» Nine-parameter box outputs
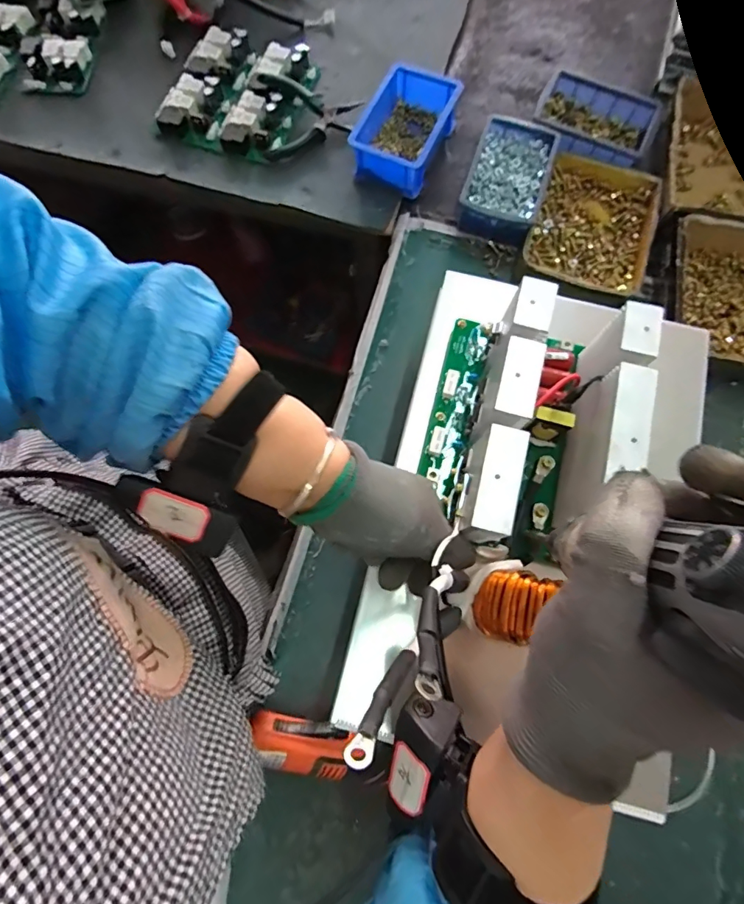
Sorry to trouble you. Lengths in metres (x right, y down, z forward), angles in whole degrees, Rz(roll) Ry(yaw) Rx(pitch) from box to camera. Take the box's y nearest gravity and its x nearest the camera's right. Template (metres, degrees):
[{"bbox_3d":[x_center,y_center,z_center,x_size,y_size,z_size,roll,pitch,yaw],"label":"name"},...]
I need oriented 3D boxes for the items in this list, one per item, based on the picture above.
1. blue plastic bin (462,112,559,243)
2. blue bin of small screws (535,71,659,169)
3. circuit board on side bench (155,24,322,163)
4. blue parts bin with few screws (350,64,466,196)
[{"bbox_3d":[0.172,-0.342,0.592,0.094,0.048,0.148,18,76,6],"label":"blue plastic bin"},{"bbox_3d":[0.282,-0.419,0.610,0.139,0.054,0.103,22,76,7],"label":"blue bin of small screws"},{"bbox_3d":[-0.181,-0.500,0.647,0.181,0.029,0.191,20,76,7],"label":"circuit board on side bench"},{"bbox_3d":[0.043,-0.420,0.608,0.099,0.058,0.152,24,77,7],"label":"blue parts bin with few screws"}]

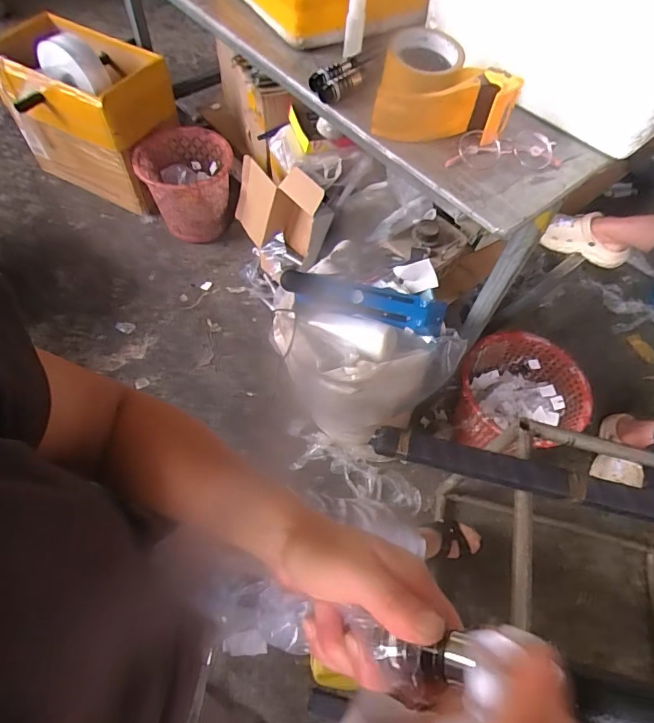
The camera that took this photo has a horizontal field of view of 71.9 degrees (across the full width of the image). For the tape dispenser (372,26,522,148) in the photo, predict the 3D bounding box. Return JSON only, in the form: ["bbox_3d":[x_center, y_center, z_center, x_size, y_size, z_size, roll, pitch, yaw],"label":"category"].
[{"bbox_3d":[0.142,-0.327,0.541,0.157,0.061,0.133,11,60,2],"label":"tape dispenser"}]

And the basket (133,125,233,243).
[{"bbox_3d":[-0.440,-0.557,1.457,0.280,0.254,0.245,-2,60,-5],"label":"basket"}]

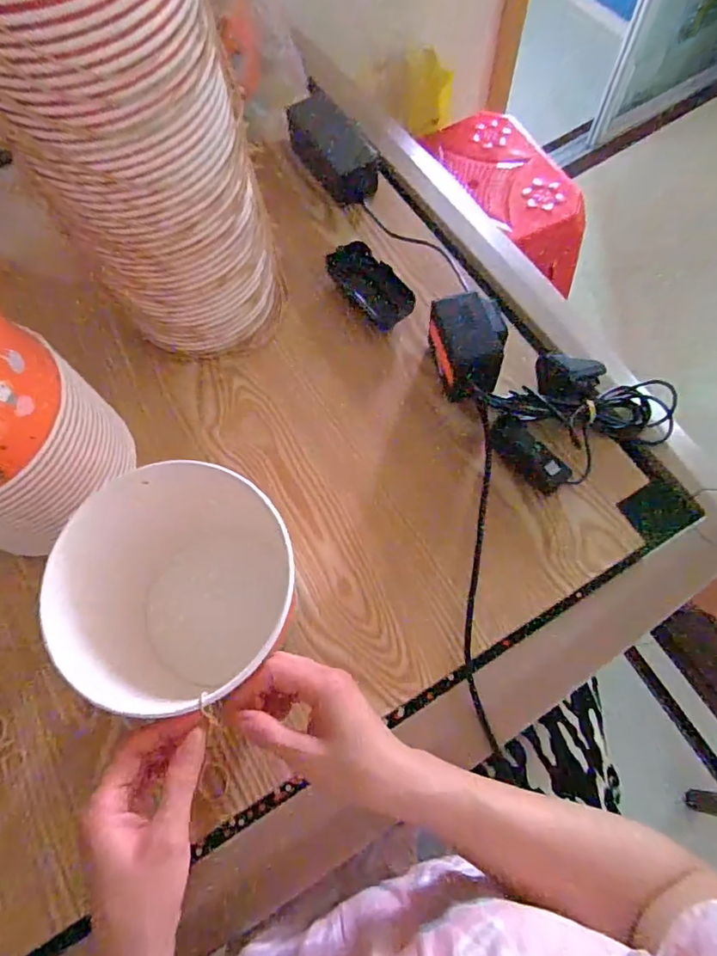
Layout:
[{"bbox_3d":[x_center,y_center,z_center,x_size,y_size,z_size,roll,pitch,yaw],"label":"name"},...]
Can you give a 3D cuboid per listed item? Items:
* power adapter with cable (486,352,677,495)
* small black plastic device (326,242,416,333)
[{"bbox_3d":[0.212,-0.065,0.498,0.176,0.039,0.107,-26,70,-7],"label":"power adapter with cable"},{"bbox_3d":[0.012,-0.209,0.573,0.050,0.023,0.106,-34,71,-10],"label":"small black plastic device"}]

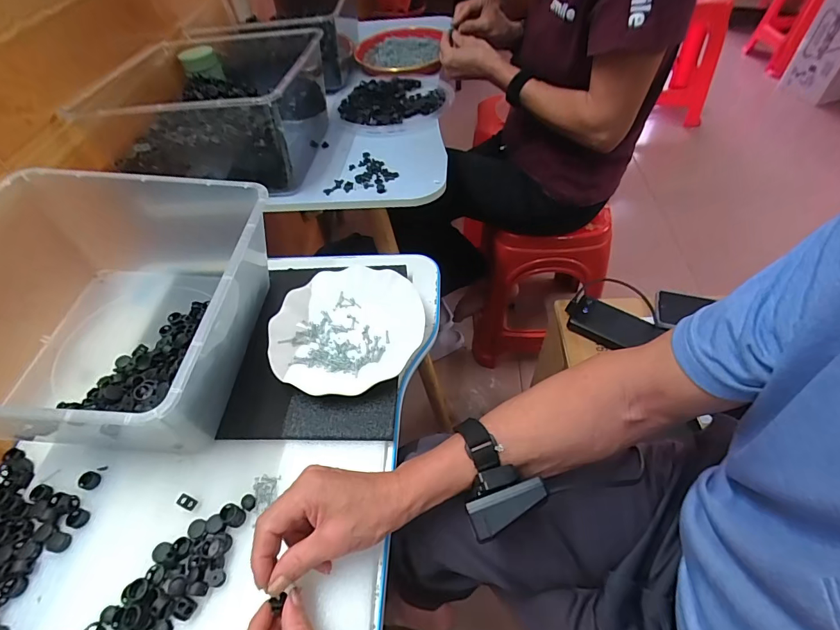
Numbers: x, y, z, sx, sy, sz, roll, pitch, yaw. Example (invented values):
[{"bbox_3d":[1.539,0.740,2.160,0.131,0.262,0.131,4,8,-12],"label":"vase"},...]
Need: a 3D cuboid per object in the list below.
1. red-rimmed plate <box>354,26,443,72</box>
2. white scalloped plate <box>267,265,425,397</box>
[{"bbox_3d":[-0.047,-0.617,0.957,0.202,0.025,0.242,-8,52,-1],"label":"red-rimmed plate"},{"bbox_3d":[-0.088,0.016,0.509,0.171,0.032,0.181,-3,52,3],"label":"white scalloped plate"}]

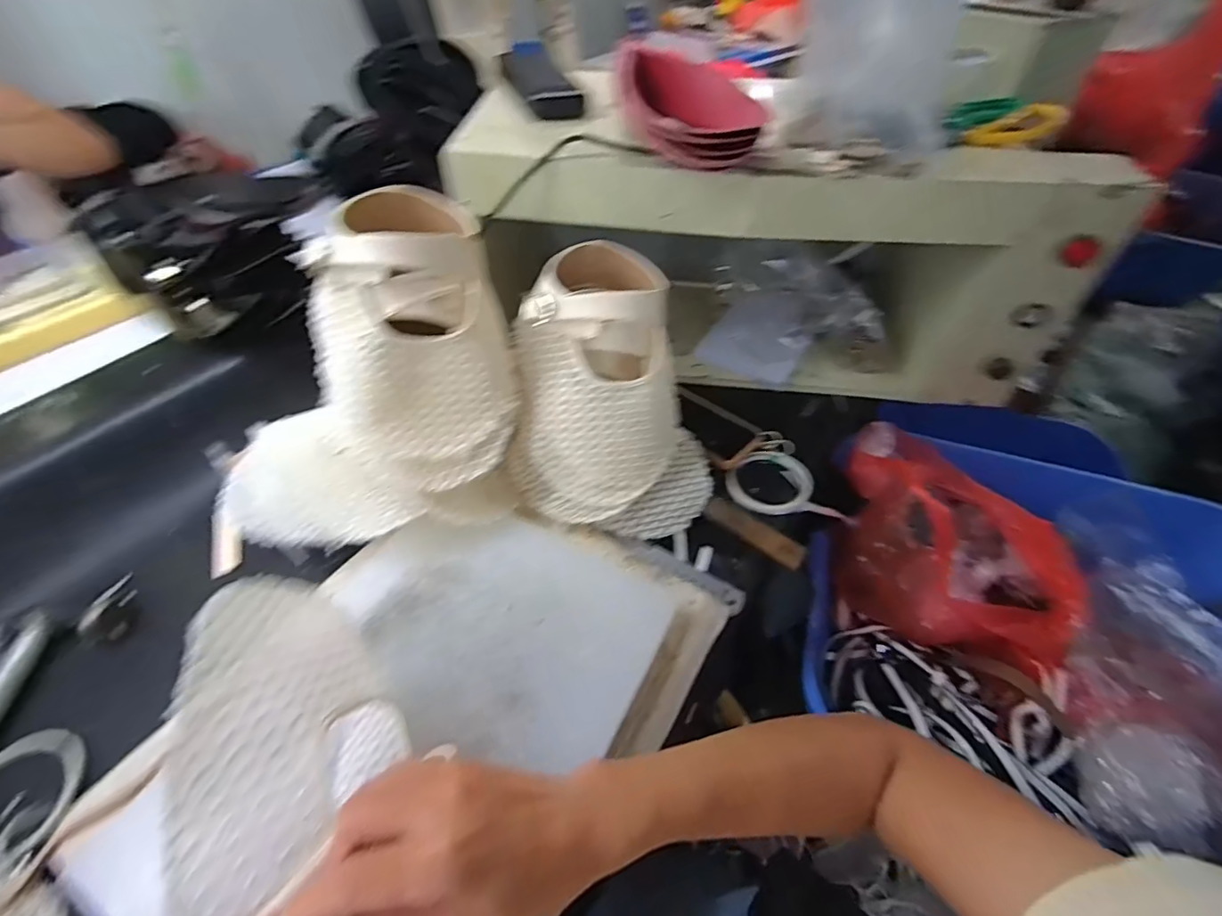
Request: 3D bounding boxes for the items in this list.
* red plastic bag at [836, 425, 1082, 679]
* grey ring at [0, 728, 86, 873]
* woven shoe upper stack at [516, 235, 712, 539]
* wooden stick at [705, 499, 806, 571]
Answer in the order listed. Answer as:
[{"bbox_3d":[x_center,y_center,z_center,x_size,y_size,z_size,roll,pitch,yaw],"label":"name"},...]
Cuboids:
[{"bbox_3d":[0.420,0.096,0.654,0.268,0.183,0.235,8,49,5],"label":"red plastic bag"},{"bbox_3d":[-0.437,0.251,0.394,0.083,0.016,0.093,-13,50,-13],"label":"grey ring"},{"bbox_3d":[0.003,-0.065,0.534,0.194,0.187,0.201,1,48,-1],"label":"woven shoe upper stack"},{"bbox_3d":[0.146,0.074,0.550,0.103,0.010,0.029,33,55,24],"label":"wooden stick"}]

» Task item
What is needed is each line from the records with the word "listed" in it.

» Problem solution
Can you give a 3D cuboid per listed item? Items:
Answer in the order listed. Answer as:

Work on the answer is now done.